Only lines with the string "système" matter here; gather them from the material below.
########
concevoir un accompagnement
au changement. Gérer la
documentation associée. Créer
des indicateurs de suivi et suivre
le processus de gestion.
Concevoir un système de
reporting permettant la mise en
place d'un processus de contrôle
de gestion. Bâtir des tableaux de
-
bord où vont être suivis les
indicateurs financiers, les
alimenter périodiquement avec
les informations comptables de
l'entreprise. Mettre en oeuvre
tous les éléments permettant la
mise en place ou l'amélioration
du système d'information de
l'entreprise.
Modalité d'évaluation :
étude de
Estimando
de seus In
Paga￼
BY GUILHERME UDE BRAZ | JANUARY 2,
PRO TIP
########
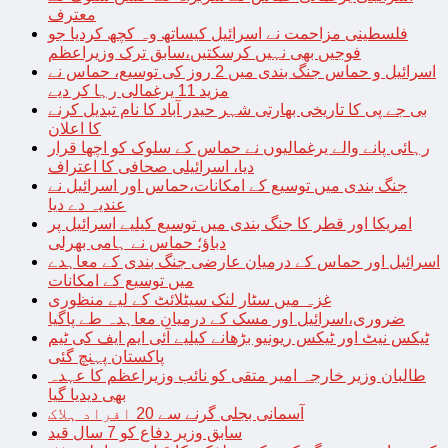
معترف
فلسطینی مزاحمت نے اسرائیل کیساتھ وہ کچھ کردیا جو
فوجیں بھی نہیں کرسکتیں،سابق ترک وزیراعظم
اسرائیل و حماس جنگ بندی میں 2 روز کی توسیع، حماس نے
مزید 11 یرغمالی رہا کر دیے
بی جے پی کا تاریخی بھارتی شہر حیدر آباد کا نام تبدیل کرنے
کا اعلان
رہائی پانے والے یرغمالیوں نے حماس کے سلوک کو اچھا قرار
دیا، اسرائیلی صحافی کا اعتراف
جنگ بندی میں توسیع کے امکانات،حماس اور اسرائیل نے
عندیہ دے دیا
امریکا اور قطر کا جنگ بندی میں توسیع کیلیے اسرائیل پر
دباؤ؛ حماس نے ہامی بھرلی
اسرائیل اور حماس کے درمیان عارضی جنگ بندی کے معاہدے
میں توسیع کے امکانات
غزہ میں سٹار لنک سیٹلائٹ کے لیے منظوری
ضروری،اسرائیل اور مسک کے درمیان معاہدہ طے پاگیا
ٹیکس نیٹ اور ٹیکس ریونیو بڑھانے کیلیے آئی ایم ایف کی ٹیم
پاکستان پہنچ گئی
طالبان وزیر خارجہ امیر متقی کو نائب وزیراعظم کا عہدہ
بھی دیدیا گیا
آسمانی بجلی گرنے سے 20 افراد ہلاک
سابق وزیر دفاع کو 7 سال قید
########
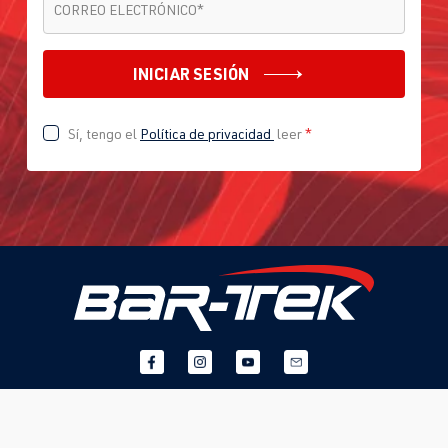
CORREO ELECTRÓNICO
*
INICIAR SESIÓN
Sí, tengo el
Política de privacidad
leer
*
########
§ RESPONSE:
Concevoir un système de
du système d'information de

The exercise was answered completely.